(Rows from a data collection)
__________________________________________________

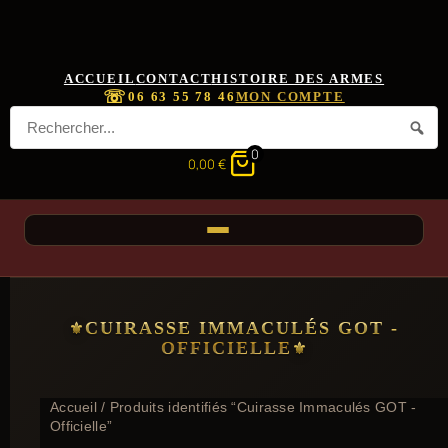
ACCUEIL
CONTACT
HISTOIRE DES ARMES
☏
06 63 55 78 46
MON COMPTE
0
0,00
€
CUIRASSE IMMACULÉS GOT -
OFFICIELLE
Accueil
/ Produits identifiés “Cuirasse Immaculés GOT -
Officielle”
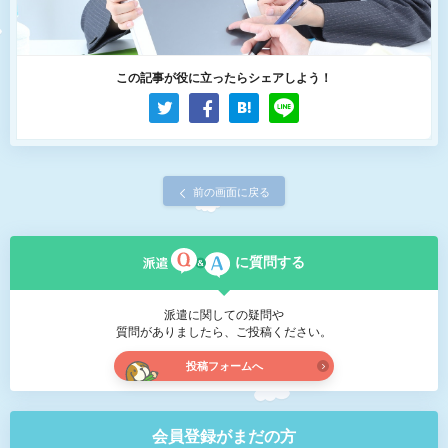
この記事が役に立ったらシェアしよう！
前の画面に戻る
に質問する
派遣に関しての疑問や
質問がありましたら、ご投稿ください。
投稿フォームへ
会員登録がまだの方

__________________________________________________

**Assignment:** Output every line of text in the rows above as a JSON list of strings, one string per line, leaving out blank lines and the pictures.

**Expected output:**
[
  "ACCUEIL",
  "CONTACT",
  "HISTOIRE DES ARMES",
  "☏",
  "06 63 55 78 46",
  "MON COMPTE",
  "0",
  "0,00",
  "€",
  "CUIRASSE IMMACULÉS GOT -",
  "OFFICIELLE",
  "Accueil",
  "/ Produits identifiés “Cuirasse Immaculés GOT -",
  "Officielle”",
  "この記事が役に立ったらシェアしよう！",
  "前の画面に戻る",
  "に質問する",
  "派遣に関しての疑問や",
  "質問がありましたら、ご投稿ください。",
  "投稿フォームへ",
  "会員登録がまだの方"
]